Interpretive Summary: Pathogens reduce the yield of the tropical tree Theobroma cacao, the source of chocolate, where ever it is grown. Several pathogens of cacao have the potential to cause complete yield loss. Farmers who grow cacao often depend on cacao as a cash crop. Crop losses due to disease can be devastating to farmer’s finances, in addition to the major limitations placed on global cacao supplies and the resulting cost to producers and consumers. In many interactions with, the pathogen secretes proteins know as effectors that hijack the plant’s defenses making the plant highly susceptible to diseases. Transgenic cacao seedlings were produced in the laboratory that produce proteins that block the action of the pathogen secreted proteins and protect cacao from disease. The techniques and tools developed through this research suggest potential approaches for reducing losses in cacao and other crops due to disease. By reducing losses to disease the lives of farmers producing cacao can be improved and the global supplies of cacao stabilized to the benefit of the cocoa industry and the consumer of cocoa products.

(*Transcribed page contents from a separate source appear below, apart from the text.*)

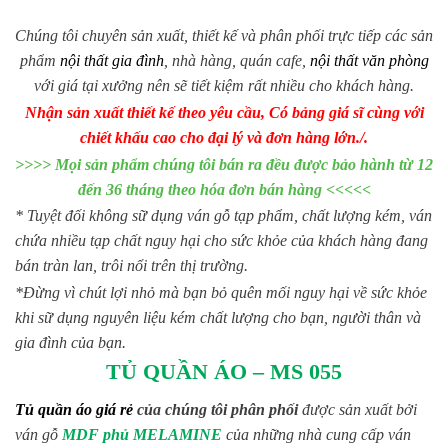
Chúng tôi chuyên sản xuất, thiết kế và phân phối trực tiếp các sản
phẩm
nội thất gia đình
, nhà hàng, quán cafe,
nội thất văn phòng
với giá tại xưởng nên sẽ tiết kiệm rất nhiều cho khách hàng.
Nhận sản xuất thiết kế theo yêu cầu, Có bảng giá sĩ cùng với
chiết khấu cao cho đại lý và đơn hàng lớn./.
>>>> Mọi sản phẩm chúng tôi bán ra đều được bảo hành từ 12
đến 36 tháng theo hóa đơn bán hàng <<<<<
* Tuyệt đối không sữ dụng ván gỗ tạp phẩm, chất lượng kém, ván
chứa nhiều tạp chất nguy hại cho sức khỏe của khách hàng đang
bán tràn lan, trôi nổi trên thị trường.
*Đừng vì chút lợi nhỏ mà bạn bỏ quên mối nguy hại về sức khỏe
khi sữ dụng nguyên liệu kém chất lượng cho bạn, người thân và
gia đình của bạn.
TỦ QUẦN ÁO – MS 055
Tủ quần áo giá rẻ
của chúng tôi phân phối
được sản xuất bởi
ván gỗ
MDF phủ MELAMINE
của những nhà cung cấp ván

Technical Abstract: The internalization of oomycete and fungal pathogen effectors into host plant cells has been reported to be blocked by proteins that bind to the effectors’ cell entry receptor, phosphatidylinositol-3-phosphate (PI3P). This finding suggested a novel strategy for disease control by engineering plants to secrete PI3P-binding proteins. In this study we have tested this strategy using the chocolate tree Theobroma cacao, as a proof of concept crop model system. Transient expression and secretion of four different PI3P-binding proteins in detached leaves of T. cacao greatly reduced infection by two oomycetes, Phytophthora capsici and Phytophthora palmivora, that cause black pod disease. Lesion size and pathogen growth were reduced by up to 85%. Resistance was not conferred by proteins lacking a secretory leader, by proteins with mutations in their PI3P-binding site, or by a secreted PI4P-binding protein. Stably transformed, transgenic T. cacao plants expressing two different PI3P-binding proteins showed substantially enhanced resistance to both P. capsici and P. palmivora, as well as to the fungal pathogen Colletotrichum theobromicola, as measured by detached leaf pathogenicity assays. These results demonstrate that secretion of PI3P-binding proteins is an effective way to increase disease resistance in T. cacao against oomycete and fungal pathogens, and potentially in other plants against a broad spectrum of pathogens.